The processing is carried out in three partial frequency bands. The microphone signals are high-pass-filtered in the frequency band 0-240 Hz. The signal is weighted with a scalar factor in the frequency band 240-800 Hz, so that this frequency band is damped during the speech pauses. The scalar weighting in the frequency band 240-800 Hz is set on the basis of an estimated SNR. The adaptive filter 14 is used in the upper frequency band 800 to 3400 Hz, which is calculated by averaging two linear-phase-adapted filters, with a corresponding algorithm being used for the adaptation and the coefficients are spectrally smoothed. The spectral smoothing is achieved through the weighting of the filter coefficients of the filter 14 with a suitable window function. At the beginning of the processing, a treble enhancement of the signals ensues by means of pre-emphasis filters 23, which is canceled by an inverse filter before the output of the improved signal.

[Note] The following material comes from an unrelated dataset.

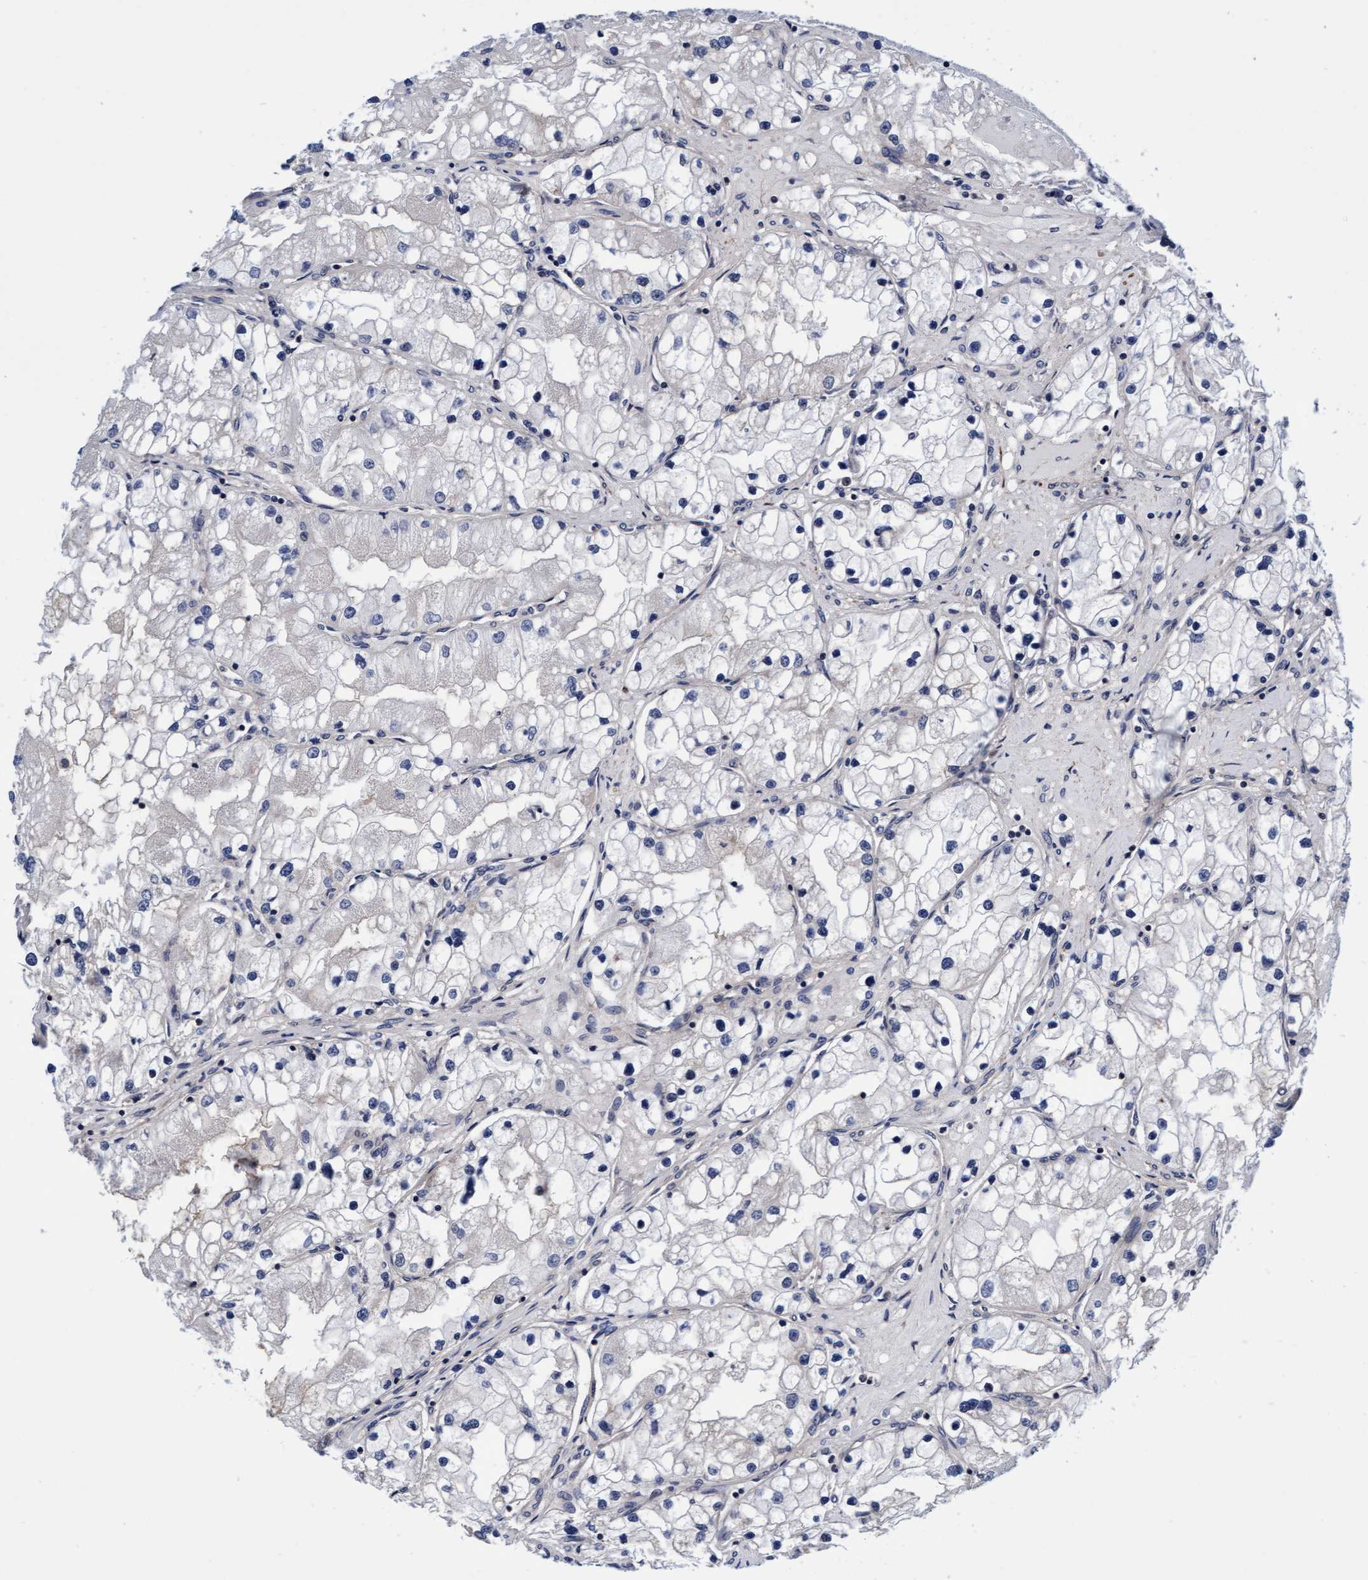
{"staining": {"intensity": "negative", "quantity": "none", "location": "none"}, "tissue": "renal cancer", "cell_type": "Tumor cells", "image_type": "cancer", "snomed": [{"axis": "morphology", "description": "Adenocarcinoma, NOS"}, {"axis": "topography", "description": "Kidney"}], "caption": "High magnification brightfield microscopy of renal cancer stained with DAB (brown) and counterstained with hematoxylin (blue): tumor cells show no significant staining. (Brightfield microscopy of DAB (3,3'-diaminobenzidine) IHC at high magnification).", "gene": "EFCAB13", "patient": {"sex": "male", "age": 68}}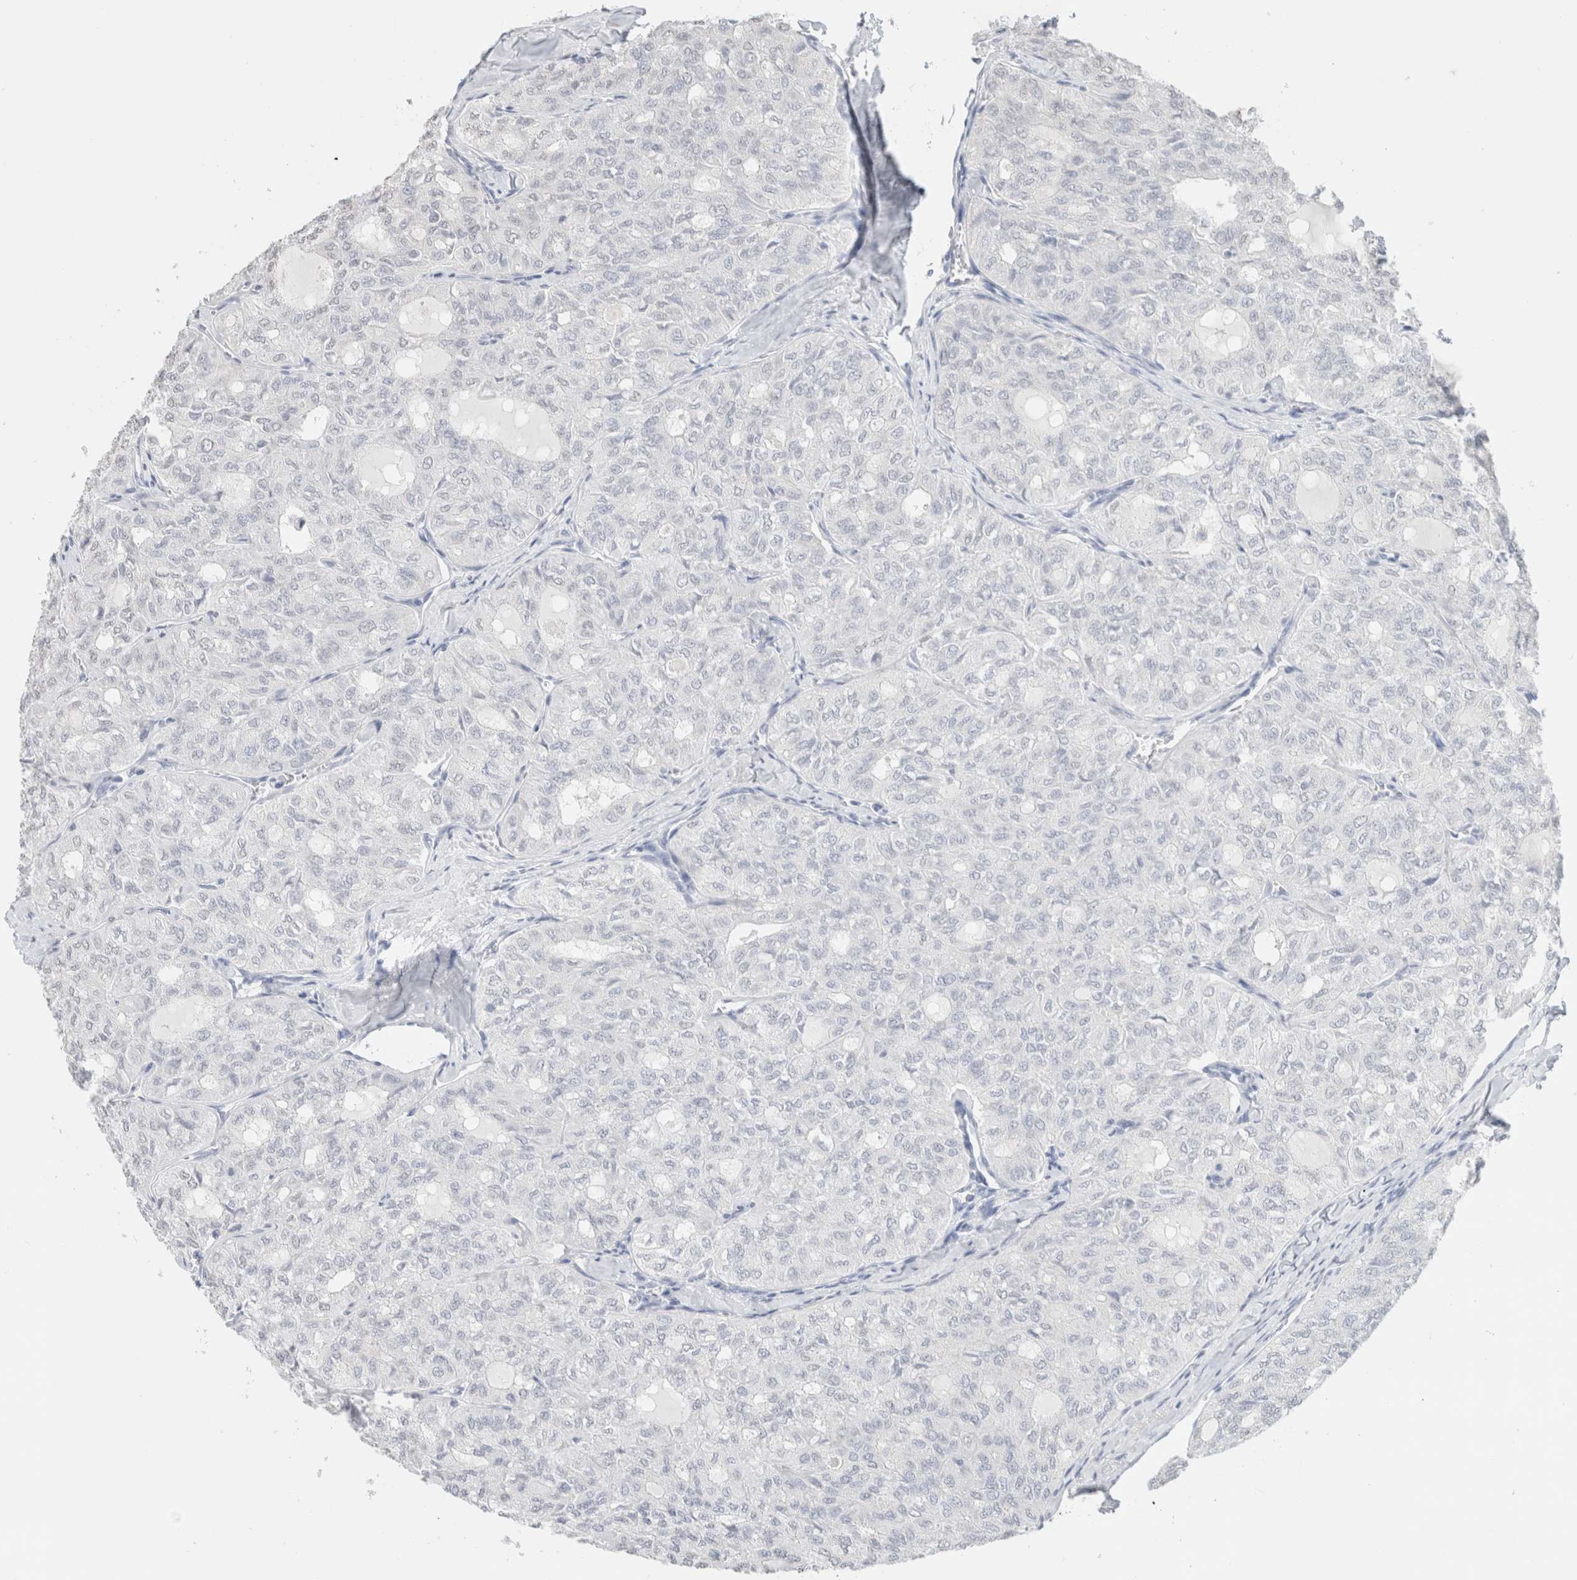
{"staining": {"intensity": "negative", "quantity": "none", "location": "none"}, "tissue": "thyroid cancer", "cell_type": "Tumor cells", "image_type": "cancer", "snomed": [{"axis": "morphology", "description": "Follicular adenoma carcinoma, NOS"}, {"axis": "topography", "description": "Thyroid gland"}], "caption": "Immunohistochemistry of human thyroid follicular adenoma carcinoma exhibits no positivity in tumor cells.", "gene": "CD80", "patient": {"sex": "male", "age": 75}}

FIG. 3 shows an exemplary embodiment of the computing element 12. The delays TH are chosen so that the adaptive filters approximate a non-causal Wiener filter.
Although modifications and changes may be suggested by those skilled in the art, it is the intention of the inventors to embody within the patent warranted hereon all changes and modifications as reasonably and properly come within the scope of their contribution to the art.